While the efforts to improve scan time and resolution are helpful for improved data, they potentially introduce more errors from eye movements. Newer devices that sample data at very high rates (up to 40,000 scans/second) may substantially reduce the impact of unwanted eye movements on scan quality and serial study coregistrations. Most devices will report ‘signal strength’ (Figure 2) which is a crude measure of the study’s validity. It should be above 7 in order for the data to be interpreted. OCT readers should become accustomed to recognizing some of the findings in substandard OCT (Figure 4).

Figure 4.

Figure 4.

Evidence of a saccadic eye movement occurring during optical coherence tomography (OCT) acquisition. The arrow denotes the point where the saccade occurred. If this had happened at the point of the optic nerve, the retinal nerve fiber layer (RNFL) measurement would be affected.
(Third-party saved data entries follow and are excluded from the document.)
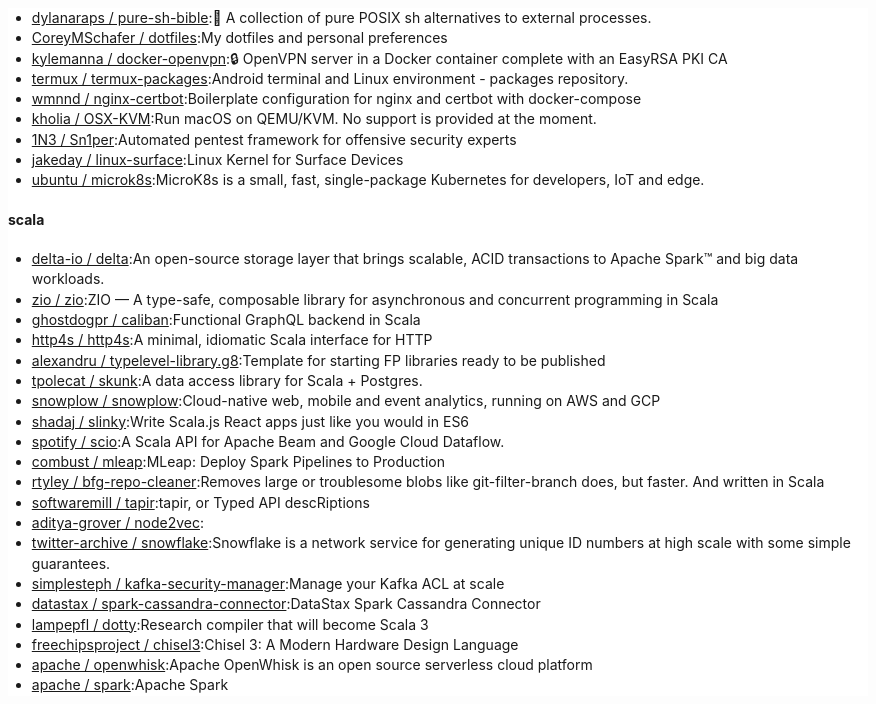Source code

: * [dylanaraps / pure-sh-bible](https://github.com/dylanaraps/pure-sh-bible):📖 A collection of pure POSIX sh alternatives to external processes.
* [CoreyMSchafer / dotfiles](https://github.com/CoreyMSchafer/dotfiles):My dotfiles and personal preferences
* [kylemanna / docker-openvpn](https://github.com/kylemanna/docker-openvpn):🔒 OpenVPN server in a Docker container complete with an EasyRSA PKI CA
* [termux / termux-packages](https://github.com/termux/termux-packages):Android terminal and Linux environment - packages repository.
* [wmnnd / nginx-certbot](https://github.com/wmnnd/nginx-certbot):Boilerplate configuration for nginx and certbot with docker-compose
* [kholia / OSX-KVM](https://github.com/kholia/OSX-KVM):Run macOS on QEMU/KVM. No support is provided at the moment.
* [1N3 / Sn1per](https://github.com/1N3/Sn1per):Automated pentest framework for offensive security experts
* [jakeday / linux-surface](https://github.com/jakeday/linux-surface):Linux Kernel for Surface Devices
* [ubuntu / microk8s](https://github.com/ubuntu/microk8s):MicroK8s is a small, fast, single-package Kubernetes for developers, IoT and edge.

#### scala
* [delta-io / delta](https://github.com/delta-io/delta):An open-source storage layer that brings scalable, ACID transactions to Apache Spark™ and big data workloads.
* [zio / zio](https://github.com/zio/zio):ZIO — A type-safe, composable library for asynchronous and concurrent programming in Scala
* [ghostdogpr / caliban](https://github.com/ghostdogpr/caliban):Functional GraphQL backend in Scala
* [http4s / http4s](https://github.com/http4s/http4s):A minimal, idiomatic Scala interface for HTTP
* [alexandru / typelevel-library.g8](https://github.com/alexandru/typelevel-library.g8):Template for starting FP libraries ready to be published
* [tpolecat / skunk](https://github.com/tpolecat/skunk):A data access library for Scala + Postgres.
* [snowplow / snowplow](https://github.com/snowplow/snowplow):Cloud-native web, mobile and event analytics, running on AWS and GCP
* [shadaj / slinky](https://github.com/shadaj/slinky):Write Scala.js React apps just like you would in ES6
* [spotify / scio](https://github.com/spotify/scio):A Scala API for Apache Beam and Google Cloud Dataflow.
* [combust / mleap](https://github.com/combust/mleap):MLeap: Deploy Spark Pipelines to Production
* [rtyley / bfg-repo-cleaner](https://github.com/rtyley/bfg-repo-cleaner):Removes large or troublesome blobs like git-filter-branch does, but faster. And written in Scala
* [softwaremill / tapir](https://github.com/softwaremill/tapir):tapir, or Typed API descRiptions
* [aditya-grover / node2vec](https://github.com/aditya-grover/node2vec):
* [twitter-archive / snowflake](https://github.com/twitter-archive/snowflake):Snowflake is a network service for generating unique ID numbers at high scale with some simple guarantees.
* [simplesteph / kafka-security-manager](https://github.com/simplesteph/kafka-security-manager):Manage your Kafka ACL at scale
* [datastax / spark-cassandra-connector](https://github.com/datastax/spark-cassandra-connector):DataStax Spark Cassandra Connector
* [lampepfl / dotty](https://github.com/lampepfl/dotty):Research compiler that will become Scala 3
* [freechipsproject / chisel3](https://github.com/freechipsproject/chisel3):Chisel 3: A Modern Hardware Design Language
* [apache / openwhisk](https://github.com/apache/openwhisk):Apache OpenWhisk is an open source serverless cloud platform
* [apache / spark](https://github.com/apache/spark):Apache Spark
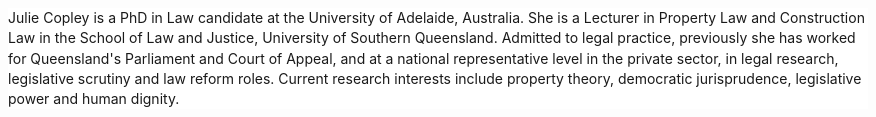 Julie Copley is a PhD in Law candidate at the University of Adelaide, Australia. She is a Lecturer in Property Law and Construction Law in the School of Law and Justice, University of Southern Queensland. Admitted to legal practice, previously she has worked for Queensland's Parliament and Court of Appeal, and at a national representative level in the private sector, in legal research, legislative scrutiny and law reform roles. Current research interests include property theory, democratic jurisprudence, legislative power and human dignity.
Future of OCT as a readout in clinical trials

OCT is a promising tool for the evaluation of retinal changes in a variety of neurologic conditions. As a measure of neuronal degeneration, longitudinal OCT measures of RNFL change can act as a surrogate marker of axonal health. When designing neuroprotection trials it will be important to have verified objective measures of neuronal health that can be serially followed in patients with high precision and low test–retest variability (e.g. coefficient of variation). If the natural history of RNFL thinning can be established in patients with AD, PD, or MS, then OCT could act as a sensitive biomarker in trials that attempt to halt neurodegeneration. Having a quick, noninvasive, reproducible measure of axonal health will be invaluable for screening therapeutic agents. Ultimately, OCT may become a standard part of drug trials and a standard part of the evaluation of patients in neurology practice.

Conflict of interest statement

The authors have declared that there is no conflict of interest.